NM. People should do their own research on fiduciary rules.

Wow, thanks for all the great advice. Still sifting thru everything said.

I don’t really need a lot of service, actually. I only pay for actions (buy/sell/trade). They are very transparent about what the costs are. I’ve gone for long periods of time with no actions at all and they still send me monthly account statements.

Interesting point. I imagine it depends on how you acquire the policy, at what age, and whether you maintain it long enough (or die fast enough to profit :D).

We have a total of 4 whole-life policies.

  1. for 1,000 dollars. Given to me at birth by an uncle who was an insurance broker, paid in full - dunno what that would have cost, over 5 decades ago, but presumably several hundred dollars. Let’s say 200 bucks. Right now I could cash it in for about 1,400 dollars - so, it’s increased 7-fold. Over 5+ decades, to be sure - I can’t be bothered to figure out the annual rate of return that gives that.
  2. and 3): policies on each of us for 10,000 dollars, taken out by our parents. Mine, when I was in college - my husband’s, same (I think) though they also took out a loan against it to help pay for college so maybe it was sooner. Roughly 140 a year for each, for 35 years now, so total premiums for each of about 5,000 dollars. Mine is worth a bit over 4,000, my husband’s is worth nearly 8,000 (I guess his must have been in place well before college). Figuring in the cost of what term insurance would have been in the interim is tricky but in his case he’s definitely come out ahead; in mine, only if you figure in the term cost.
  3. Me, for 100K, when my company was sold and I wasn’t automatically eligible for the new company’s insurance. I was able to translate part of the previous coverage to an individual whole life policy only. Glancing at recent(ish) numbers, my 1800/year premium is turning into a growth of about 1,500 or so a year, as part of the premium goes directly to the cash value and part goes to the cost of insurance, and there’s some interest income as well.

Anyway - that’s all anecdotal, and I’ve never purchased whole insurance directly through a broker, so I don’t know how all that works. But, whole life can be a decent deal if you’re younger and want guaranteed coverage forever plus a safe(ish) small rate of return. I’m quite sure it’s not an ideal investment and certainly not what the OP is looking for.

Term insurance becomes punitively expensive as you age - ours went up about 40% when we hit 55 years of age, and it had gone up a similar percentage when we turned 50. I’m hoping we have enough of our other debt (mortgage etc.) paid down before we turn 60, that we can drop a good chunk of the coverage. It’s still cheaper per dollar of coverage than the whole policy - but in 10 years that will not be true.

So my advice re whole life: if you’re going to get it, buy at least some while you’re young enough that it’s cheap(ish) and keep it in force. Term life is cheaper up front but goes up over time, and if you develop health issues you may not even be able to get it.
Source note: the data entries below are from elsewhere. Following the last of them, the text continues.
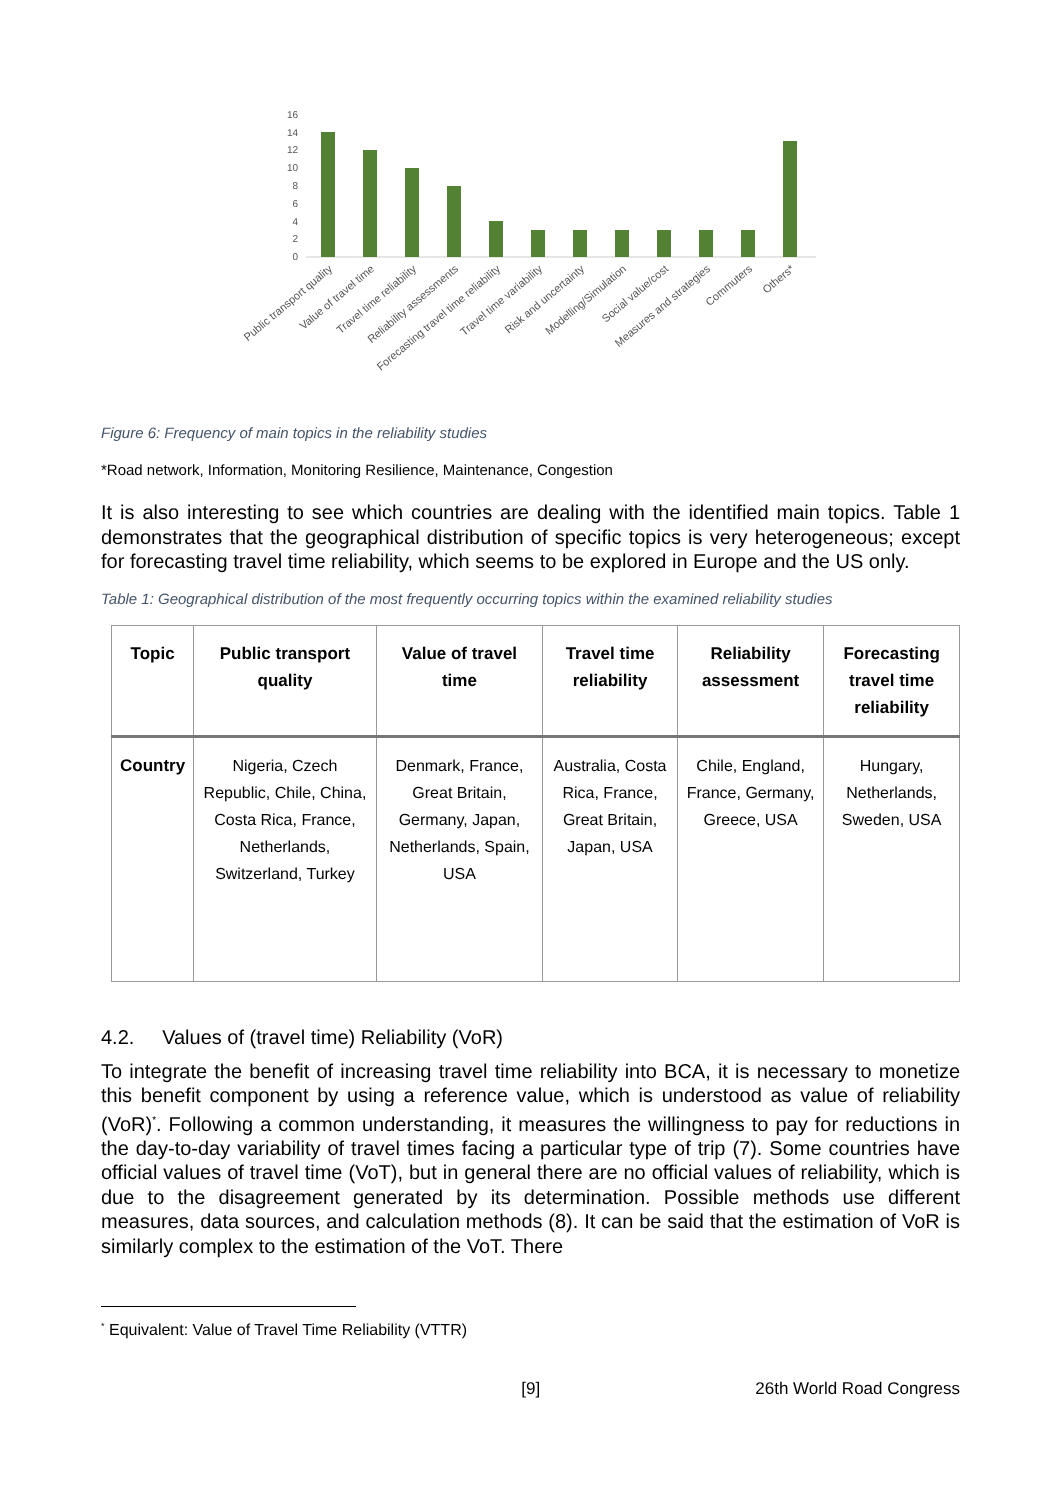16
14
12
10
8
6
4
2
0
Public transport quality
Value of travel time
Travel time reliability
Reliability assessments
Forecasting travel time reliability
Travel time variability
Risk and uncertainty
Modelling/Simulation
Social value/cost
Measures and strategies
Commuters
Others*
Figure 6: Frequency of main topics in the reliability studies
*Road network, Information, Monitoring Resilience, Maintenance, Congestion
It is also interesting to see which countries are dealing with the identified main topics. Table 1 demonstrates that the geographical distribution of specific topics is very heterogeneous; except for forecasting travel time reliability, which seems to be explored in Europe and the US only.
Table 1: Geographical distribution of the most frequently occurring topics within the examined reliability studies
| Topic | Public transport quality | Value of travel time | Travel time reliability | Reliability assessment | Forecasting travel time reliability |
| --- | --- | --- | --- | --- | --- |
| Country | Nigeria, Czech Republic, Chile, China, Costa Rica, France, Netherlands, Switzerland, Turkey | Denmark, France, Great Britain, Germany, Japan, Netherlands, Spain, USA | Australia, Costa Rica, France, Great Britain, Japan, USA | Chile, England, France, Germany, Greece, USA | Hungary, Netherlands, Sweden, USA |
4.2. Values of (travel time) Reliability (VoR)
To integrate the benefit of increasing travel time reliability into BCA, it is necessary to monetize this benefit component by using a reference value, which is understood as value of reliability (VoR)<sup>*</sup>. Following a common understanding, it measures the willingness to pay for reductions in the day-to-day variability of travel times facing a particular type of trip (7). Some countries have official values of travel time (VoT), but in general there are no official values of reliability, which is due to the disagreement generated by its determination. Possible methods use different measures, data sources, and calculation methods (8). It can be said that the estimation of VoR is similarly complex to the estimation of the VoT. There
<sup>*</sup> Equivalent: Value of Travel Time Reliability (VTTR)
[9] 26th World Road Congress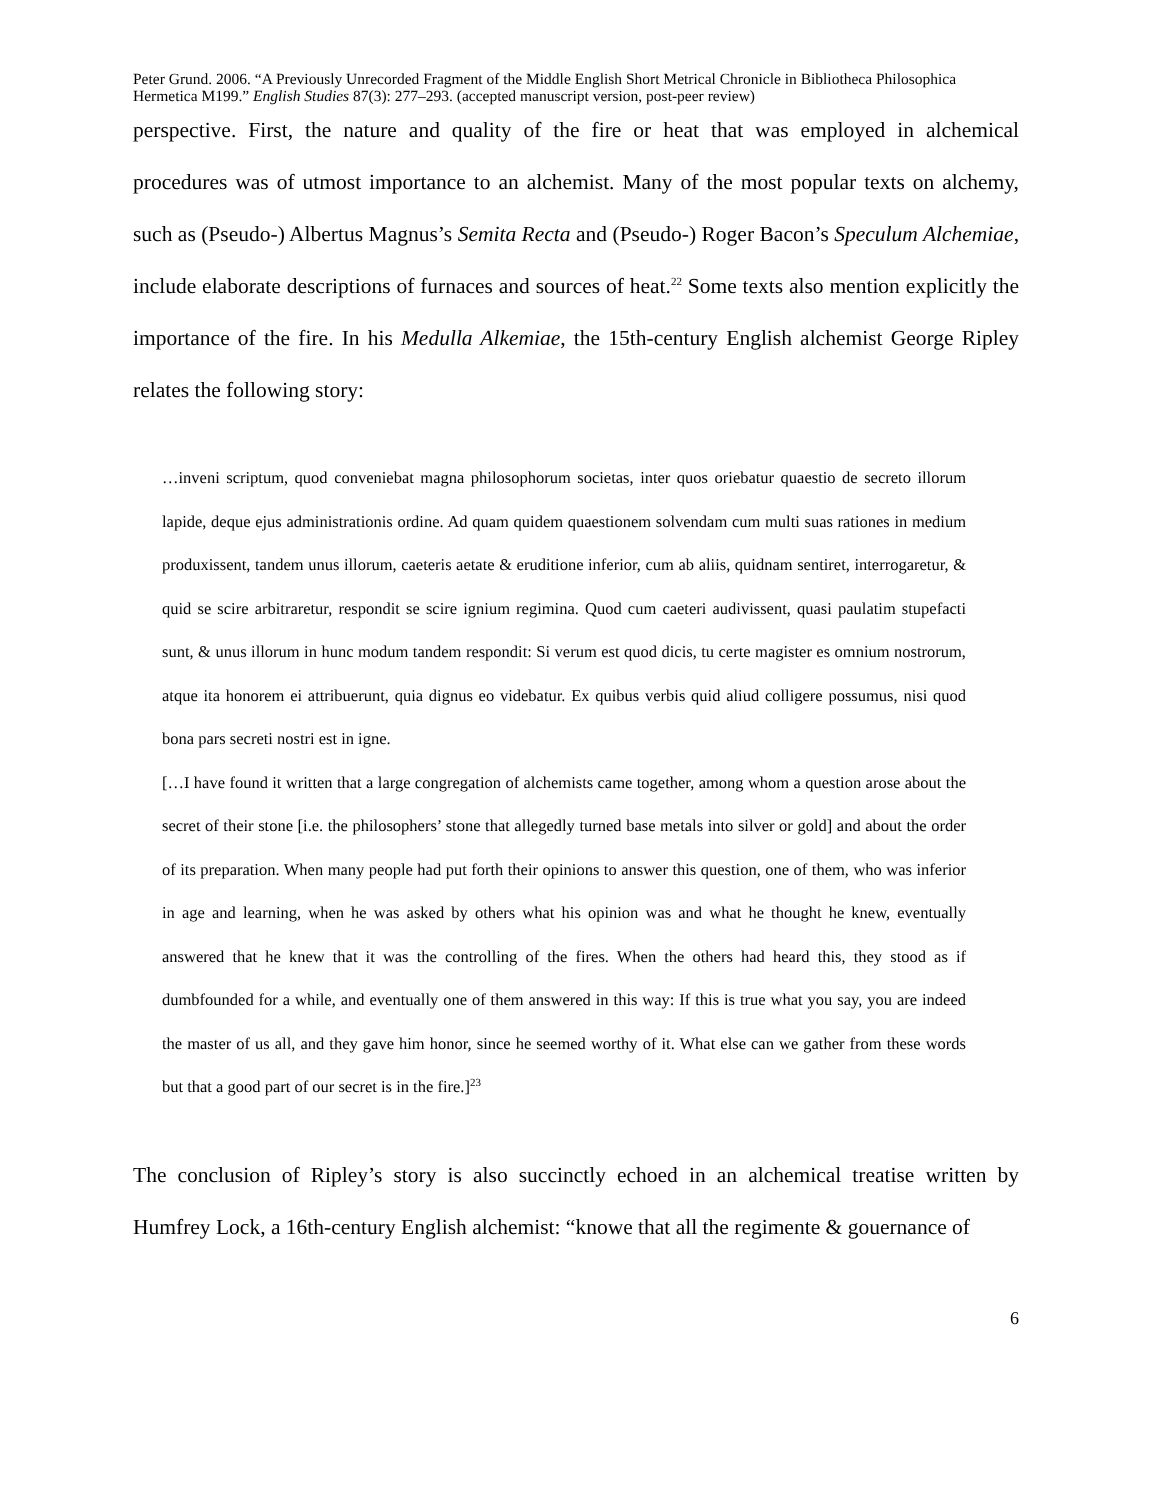Peter Grund. 2006. “A Previously Unrecorded Fragment of the Middle English Short Metrical Chronicle in Bibliotheca Philosophica Hermetica M199.” English Studies 87(3): 277–293. (accepted manuscript version, post-peer review)
perspective. First, the nature and quality of the fire or heat that was employed in alchemical procedures was of utmost importance to an alchemist. Many of the most popular texts on alchemy, such as (Pseudo-) Albertus Magnus’s Semita Recta and (Pseudo-) Roger Bacon’s Speculum Alchemiae, include elaborate descriptions of furnaces and sources of heat.<sup>22</sup> Some texts also mention explicitly the importance of the fire. In his Medulla Alkemiae, the 15th-century English alchemist George Ripley relates the following story:
…inveni scriptum, quod conveniebat magna philosophorum societas, inter quos oriebatur quaestio de secreto illorum lapide, deque ejus administrationis ordine. Ad quam quidem quaestionem solvendam cum multi suas rationes in medium produxissent, tandem unus illorum, caeteris aetate & eruditione inferior, cum ab aliis, quidnam sentiret, interrogaretur, & quid se scire arbitraretur, respondit se scire ignium regimina. Quod cum caeteri audivissent, quasi paulatim stupefacti sunt, & unus illorum in hunc modum tandem respondit: Si verum est quod dicis, tu certe magister es omnium nostrorum, atque ita honorem ei attribuerunt, quia dignus eo videbatur. Ex quibus verbis quid aliud colligere possumus, nisi quod bona pars secreti nostri est in igne.
[…I have found it written that a large congregation of alchemists came together, among whom a question arose about the secret of their stone [i.e. the philosophers’ stone that allegedly turned base metals into silver or gold] and about the order of its preparation. When many people had put forth their opinions to answer this question, one of them, who was inferior in age and learning, when he was asked by others what his opinion was and what he thought he knew, eventually answered that he knew that it was the controlling of the fires. When the others had heard this, they stood as if dumbfounded for a while, and eventually one of them answered in this way: If this is true what you say, you are indeed the master of us all, and they gave him honor, since he seemed worthy of it. What else can we gather from these words but that a good part of our secret is in the fire.]<sup>23</sup>
The conclusion of Ripley’s story is also succinctly echoed in an alchemical treatise written by Humfrey Lock, a 16th-century English alchemist: “knowe that all the regimente & gouernance of
6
About 4%, assuming 50 years exactly. Some of those years were low-rate years like now, but that includes e.g. the seventies, when interest rates (on risk-free government debt) were double digits. You of course also got the insurance.
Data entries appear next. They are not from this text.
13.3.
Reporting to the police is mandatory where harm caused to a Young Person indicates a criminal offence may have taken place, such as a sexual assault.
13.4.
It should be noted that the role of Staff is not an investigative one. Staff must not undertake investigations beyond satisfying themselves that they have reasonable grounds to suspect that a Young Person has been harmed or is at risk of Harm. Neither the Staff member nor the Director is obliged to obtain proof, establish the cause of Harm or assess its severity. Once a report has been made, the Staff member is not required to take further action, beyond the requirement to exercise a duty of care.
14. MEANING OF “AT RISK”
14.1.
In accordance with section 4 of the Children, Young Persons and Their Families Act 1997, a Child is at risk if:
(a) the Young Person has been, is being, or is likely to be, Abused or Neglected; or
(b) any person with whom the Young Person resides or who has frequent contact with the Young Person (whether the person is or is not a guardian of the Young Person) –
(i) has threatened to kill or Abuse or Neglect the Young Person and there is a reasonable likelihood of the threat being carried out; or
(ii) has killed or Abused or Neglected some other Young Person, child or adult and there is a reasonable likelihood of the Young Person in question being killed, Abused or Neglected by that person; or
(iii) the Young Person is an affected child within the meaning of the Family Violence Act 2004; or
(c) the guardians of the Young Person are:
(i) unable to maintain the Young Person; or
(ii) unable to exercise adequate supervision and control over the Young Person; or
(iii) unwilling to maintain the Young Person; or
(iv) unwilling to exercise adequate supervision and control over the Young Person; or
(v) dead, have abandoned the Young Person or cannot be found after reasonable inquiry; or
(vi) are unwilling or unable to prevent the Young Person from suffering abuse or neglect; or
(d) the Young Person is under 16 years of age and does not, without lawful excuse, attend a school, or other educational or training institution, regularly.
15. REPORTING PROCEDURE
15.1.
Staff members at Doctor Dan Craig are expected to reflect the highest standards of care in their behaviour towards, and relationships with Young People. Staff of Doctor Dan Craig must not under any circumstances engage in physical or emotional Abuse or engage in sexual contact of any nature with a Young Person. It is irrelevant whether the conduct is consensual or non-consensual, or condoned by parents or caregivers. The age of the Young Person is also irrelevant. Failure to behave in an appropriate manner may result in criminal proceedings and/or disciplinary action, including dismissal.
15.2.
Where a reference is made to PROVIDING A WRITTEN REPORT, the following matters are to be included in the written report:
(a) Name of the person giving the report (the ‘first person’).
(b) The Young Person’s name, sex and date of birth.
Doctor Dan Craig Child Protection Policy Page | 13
Ahead compared to what, though? You’d need to calculate the cost of equivalent term life insurance coverage, and the return on whatever you would have done on the leftover money, which is hopefully not zero. That gets complicated. For rough orders of magnitude, $10/month invested in the stock market for the last 35 years would be worth about $27k today, if I did the math right and assuming dividends were reinvested and ignoring taxes (so correct e.g. in a 401(k) or IRA, optimistic by zero to >20% otherwise), using Shiller’s stock market data, and assuming 1% expenses/year. That expense ratio would be unreasonably high now, but fewer low-cost products were available in the past.